For certain sequencing experiments (e.g. methylation data), one might end up with a ratio of read counts at a certain location satisfying a given property (e.g. ‘is methylated’) and want to test if this ratio is significantly associated with a given variable, x.
One way to proceed would be a linear regression of ratio ~ x. However the case when 100 reads cover a nucleotide is not statistically equivalent to the case when 2 reads cover a nucleotide. The binomial probabilities will become increasingly spiked at p*n as the number of reads n increases.
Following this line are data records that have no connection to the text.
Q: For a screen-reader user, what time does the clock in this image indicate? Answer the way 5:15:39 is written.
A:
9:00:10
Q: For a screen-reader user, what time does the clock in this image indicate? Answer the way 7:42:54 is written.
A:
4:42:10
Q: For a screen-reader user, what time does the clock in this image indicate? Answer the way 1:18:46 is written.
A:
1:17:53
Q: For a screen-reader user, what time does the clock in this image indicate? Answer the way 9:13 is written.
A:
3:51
So the case with 100 reads covering gives us more information than the case with 2 reads covering.
Here is a bit of code for using the glm() function in R with the binomial distribution with weights representing the covering reads.
n <- 100
# random poisson number of observations (reads)
reads <- rpois(n,lambda=5)
# make a N(0,2) predictor variable x
x <- rnorm(n,0,2)
# x will be negatively correlated with the target variable y
beta <- -1
# through a sigmoid curve mapping x*beta to probabilities in [0,1]
p <- exp(x*beta)/(1 + exp(x*beta))
# binomial distribution from the number of observations (reads)
y <- rbinom(n,prob=p,size=reads)
# plot the successes (y) over the total number of trials (reads)
# and order the x-axis by the predictor variable x
o <- order(x)
# more clear to see the relationship
# plot just the ratio
plot((y/reads)[o],type="h",col="red",ylab="ratio",xlab="rank of x")
# from help for glm():
# "For a binomial GLM prior weights are used to give
# the number of trials when the response is the
# proportion of successes"
fit <- glm(y/reads ~ x, weights=reads, family=binomial)